So, when I read this week that a Walmart in South Philly is switching back to cashier-led checkouts, I was heartened. The store’s spokesperson said the decision was made by reviewing feedback from both customers and workers, local shopping patterns and what the store’s local community was asking for.

The store has not removed every machine, a small number of self-checkout lanes will remain for Spark drivers (these are independent drivers delivering orders for the store), but the article I read claims this marks a major shift in retailer thinking.

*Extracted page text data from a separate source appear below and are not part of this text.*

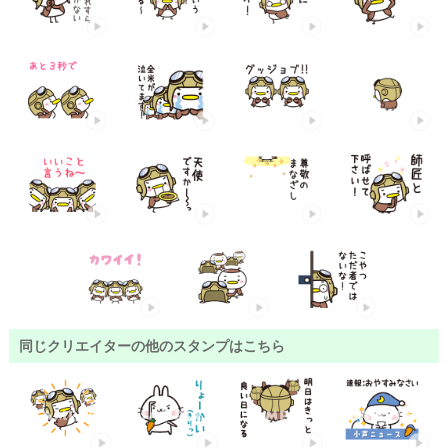
同じクリエイターの他のスタンプはこちら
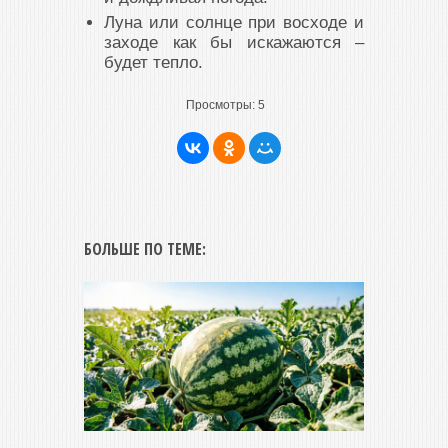
Луна или солнце при восходе и
заходе как бы искажаются –
будет тепло.
Просмотры:
5
БОЛЬШЕ ПО ТЕМЕ:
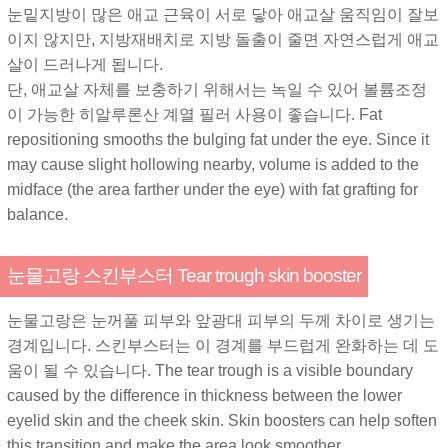
눈밑지방이 많은 애교 근육이 서로 닿아 애교살 움직임이 잘보
이지 않지만, 지방재배치로 지방 돌출이 줄면 자연스럽게 애교
살이 드러나게 됩니다.
단, 애교살 자체를 보충하기 위해서는 녹일 수 있어 볼륨조정
이 가능한 히알루론산 계열 필러 사용이 좋습니다. Fat
repositioning smooths the bulging fat under the eye. Since it
may cause slight hollowing nearby, volume is added to the
midface (the area farther under the eye) with fat grafting for
balance.
눈물고랑 스킨부스터 Tear trough skin booster
눈물고랑은 눈꺼풀 피부와 앞광대 피부의 두께 차이로 생기는
경계입니다. 스킨부스터는 이 경계를 부드럽게 완화하는 데 도
움이 될 수 있습니다. The tear trough is a visible boundary
caused by the difference in thickness between the lower
eyelid skin and the cheek skin. Skin boosters can help soften
this transition and make the area look smoother.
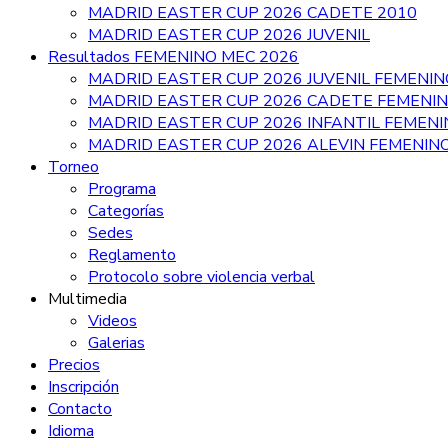
MADRID EASTER CUP 2026 CADETE 2010
MADRID EASTER CUP 2026 JUVENIL
Resultados FEMENINO MEC 2026
MADRID EASTER CUP 2026 JUVENIL FEMENIN
MADRID EASTER CUP 2026 CADETE FEMENI
MADRID EASTER CUP 2026 INFANTIL FEMEN
MADRID EASTER CUP 2026 ALEVIN FEMENIN
Torneo
Programa
Categorías
Sedes
Reglamento
Protocolo sobre violencia verbal
Multimedia
Videos
Galerias
Precios
Inscripción
Contacto
Idioma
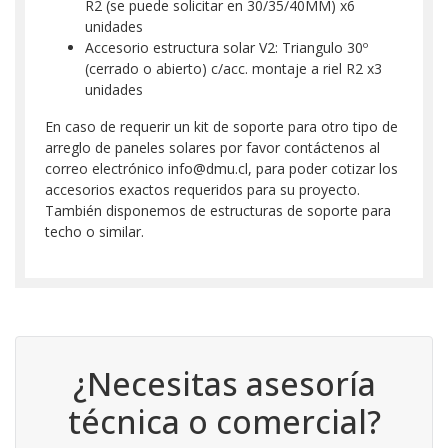
R2 (se puede solicitar en 30/35/40MM) x6
unidades
Accesorio estructura solar V2: Triangulo 30º
(cerrado o abierto) c/acc. montaje a riel R2 x3
unidades
En caso de requerir un kit de soporte para otro tipo de
arreglo de paneles solares por favor contáctenos al
correo electrónico info@dmu.cl, para poder cotizar los
accesorios exactos requeridos para su proyecto.
También disponemos de estructuras de soporte para
techo o similar.
¿Necesitas asesoría
técnica o comercial?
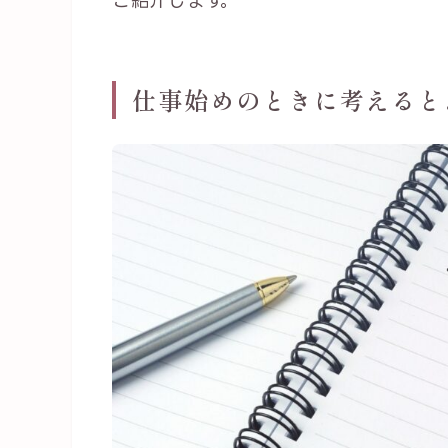
ご紹介します。
仕事始めのときに考えると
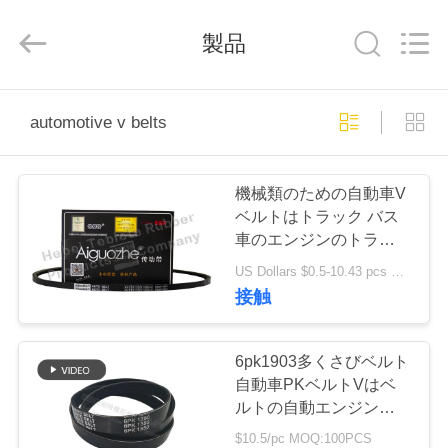
Te
Bie
Te
製品
Rubber
Product
Co.,
Ltd..
All
家
Rights
Reserved.
automotive v belts
Developed
by
ECER
プ
機械類のための自動車V
ロ
ベルトはトラック バス
車のエンジンのトラクタ
ダ
ーを出荷します
US Dollars $0.5-10.43 pcs MOQ:50個
ク
接触
ト
6pk1903多くさびベルト
自動車PKベルトVはベ
私
ルトの自動エンジンを肋
骨で補強した
$10.5/pc MOQ:100PCS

I have no idea if that is the case, but from what I have as much read over the years about retailer growing theft concern over the self-check out lanes and personally being ever more frustrated by the overflow lines snaking from the self-checkout corral as much as the fact that my local stores (Stop in Shop and Home Depot in Allwood, Clifton, NJ specifically) providing less and less human-cashier lanes (what I call the ‘regular check-out lanes’), I see the above as a victory.

Look, I get it. Retailers want to decrease their employee staff to lighten their payroll load. And in providing customers with what is seen as a more expeditious shopping experience, customers do not come to notice, or care about the smaller population of actual human employees in the store. And, being the dumb, little naked apes we are, most folks will take convenience over quality and human interaction (and human interaction is something we dumb little naked apes seem to want less of anyway), even superior goods and services.

I don’t damn anyone who uses the self-checkout lanes (although I can count on one hand the times I have…yes, I am just more evolved than you). But what I do bristle against is what I always damn runaway technology for; the further demonization of our culture, the sudden Future Shock everyone falls into when a machine suddenly doesn’t work and how there are less and less options for doing things another way when we think only the one and newer way has to be the best way.

Or how about what has now become so frequent an occurrence I have actually taken to going into my local Chase branch to deposit my check with a clerk, so as to make sure the amount on the check reflects the amount of my deposit. The bank’s very own ATM machine outside has shorted me twice on check amounts, which requires me having to call the bank (yes, I tried going in the second time this screw-up happened, but the clerk told me the ATM division is different than the brick-and-mortar bank…an argument for another time surely) to get them to recognize the amount I deposited was different than they indicate, which on one occasion, it took a month to correct!

Really, don’t get me started.

Goodbye self-check out if that’s where you are headed, I won’t miss them at all.